#### Records provided ####
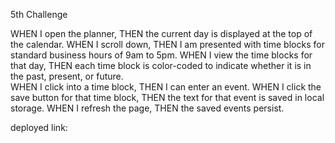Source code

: 5th Challenge

WHEN I open the planner, THEN the current day is displayed at the top of the calendar. 
WHEN I scroll down, THEN I am presented with time blocks for standard business hours of 9am to 5pm. 
WHEN I view the time blocks for that day, THEN each time block is color-coded to indicate whether it is in the past, present, or future.  
WHEN I click into a time block, THEN I can enter an event.
WHEN I click the save button for that time block, THEN the text for that event is saved in local storage. 
WHEN I refresh the page, THEN the saved events persist. 

deployed link: 
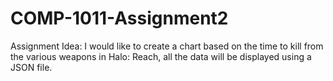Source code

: # COMP-1011-Assignment2
Assignment Idea: I would like to create a chart based on the time to kill from the various weapons in Halo: Reach, all the data will be displayed using a JSON file.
####
§ **What you need to do**
For this exercise, output the records exactly but omit their pictures.

§ **Output of the exercise**
Source code

: 5th Challenge

WHEN I open the planner, THEN the current day is displayed at the top of the calendar. 
WHEN I scroll down, THEN I am presented with time blocks for standard business hours of 9am to 5pm. 
WHEN I view the time blocks for that day, THEN each time block is color-coded to indicate whether it is in the past, present, or future.  
WHEN I click into a time block, THEN I can enter an event.
WHEN I click the save button for that time block, THEN the text for that event is saved in local storage. 
WHEN I refresh the page, THEN the saved events persist. 

deployed link: 
Source code

: # COMP-1011-Assignment2
Assignment Idea: I would like to create a chart based on the time to kill from the various weapons in Halo: Reach, all the data will be displayed using a JSON file.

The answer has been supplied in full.